I'm trying to index a Chinese csv as document in Elasticsearch. The data in the CSV starts with the following bytes:
b'Chapter,Content,Score\r\n1.1.1,\xacO\xa7_\xa4w\xc5\xe7\xc3\xd2\xab~\xbd\xe8\xa8t\xb2\xce\xa9\xd2\xbb\xdd\xaa\xba\xa6U\xb6\xb5\xba\xde\xa8\xee\xacy\xb5{\xa1H,1\r\n1.1.2,\xab~\xbd\xe8\xba\xde\xb2z\xa8t\xb2\xce\xacO\xa7_\xb2\xc5\xa6XISO\xbc\xd0\xb7\xc7\xaa\xba\xadn\xa8D\xa1H,1\r\n'
And the code is simple as below
import csv
import json
import pandas as pd
from elasticsearch import Elasticsearch
es=Elasticsearch("https://xxx.us-east-1.es.amazonaws.com/")
from elasticsearch import helpers
import codecs
def csv_reader(file_name):
es = Elasticsearch("https://xxx.us-east-1.es.amazonaws.com/")
with codecs.open(file_name, 'r', 'utf-8') as outfile:
reader = csv.DictReader(outfile)
helpers.bulk(es, reader, index="checklist", doc_type="quality")
if __name__ == "__main__":
with open('checklist1.csv') as f_obj:
csv_reader('checklist1.csv')
And then error message below:
UnicodeDecodeError: 'utf-8' codec can't decode byte 0xac in position 0: invalid start byte
The file is not UTF8-encoded, which is pretty clear from the error. Opening the csv with an editor suggested that it might be latin2
, which is clearly wrong because that doesn't include Chinese characters. Sure enough, using that encoding "works" (doesn't raise an error) but is gibberish:
Chapter,Content,Score
1.1.1,ŹO§_¤wĹçĂŇŤ~˝č¨t˛ÎŠŇťÝŞşŚUśľşŢ¨îŹyľ{ĄH,1
Looking at the standard encodings shipping with python there's big5
and big5hkscs
which are for Traditional Chinese.

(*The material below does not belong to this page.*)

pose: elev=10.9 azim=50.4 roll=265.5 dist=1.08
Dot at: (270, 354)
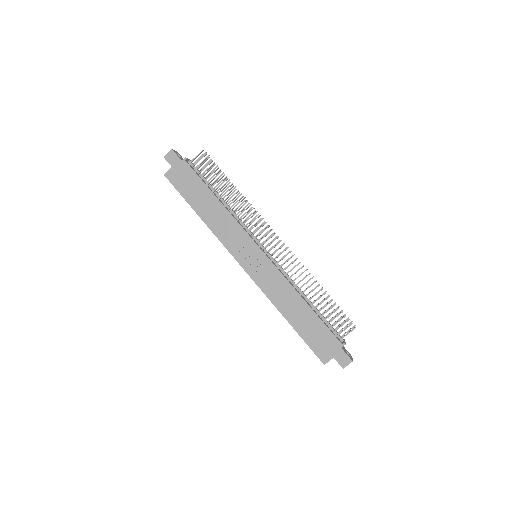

Both of which give the same result when print
ed:
Chapter,Content,Score
1.1.1,是否已驗證品質系統所需的各項管制流程?,1
Whether that makes any sense can only be answered by someone who speaks Chinese, but the fact that the conversion succeeded without errors is a bit promising.